Your slow twitch muscles, or your endurance muscles, gain strength from weightlifting allowing them to carry more of the workload than your fast twitch muscles. Since your fast twitch muscles burn more glycogen and produce more lactic acid, your endurance benefits from the increased strength of your slow twitch muscles. The most recent studies show that runners who added a strength program to their training regimen show endurance improvements ranging from 5-15%.
All that said, below is a list what I personally believe are best additions to your running, in no particular order – and besides having being a competitive ultrarunner with a moderate amount of success, I am a certified running coach (RRCA), certified personal trainer (NSTF), and a certified yoga instructor.
- Cardio machines: rowing machine, elliptical, spin bike, stairclimber.
- Lower body weight training: heavy squats with a barbell on your shoulders, walking lunges, Bulgarian squats, Romanian deadlifts, bench step-ups.

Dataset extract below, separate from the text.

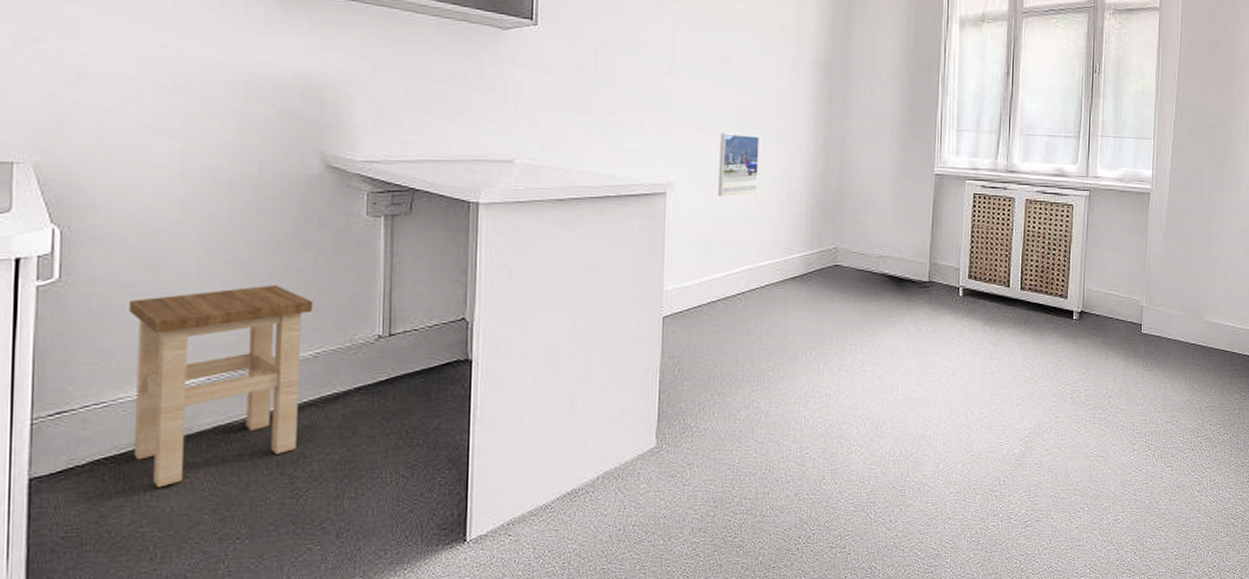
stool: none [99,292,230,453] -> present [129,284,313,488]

- Upper body: push ups and tricep dips, shoulder press, deltoid rises, bicep curls
- Core: all kinds of crunches, planks, leg lifts
Always try and do weight training on the extremities, each side separately, to make sure you address any kind of potential imbalances from one side to the other. Always incorporate your lower body workouts on the days that you are running harder (your quality workouts) so that your easy days stay easy and allow leg muscles to recover. Add the upper strength either on same days – or on easy days, but make sure you don’t over-task yourself (lower weight, higher reps type of endurance training). And stretch, stretch, stretch! Not only it’s good for avoiding injuries on your ever-tightening muscles and ligaments, and good for your overall health, when your lower body has more of a range of motion, your stride gets longer, what means you need fewer strides to get to some point while you run – or, if you keep same turn-over, you get further! And that, my friends, will translate into faster times at the finish line!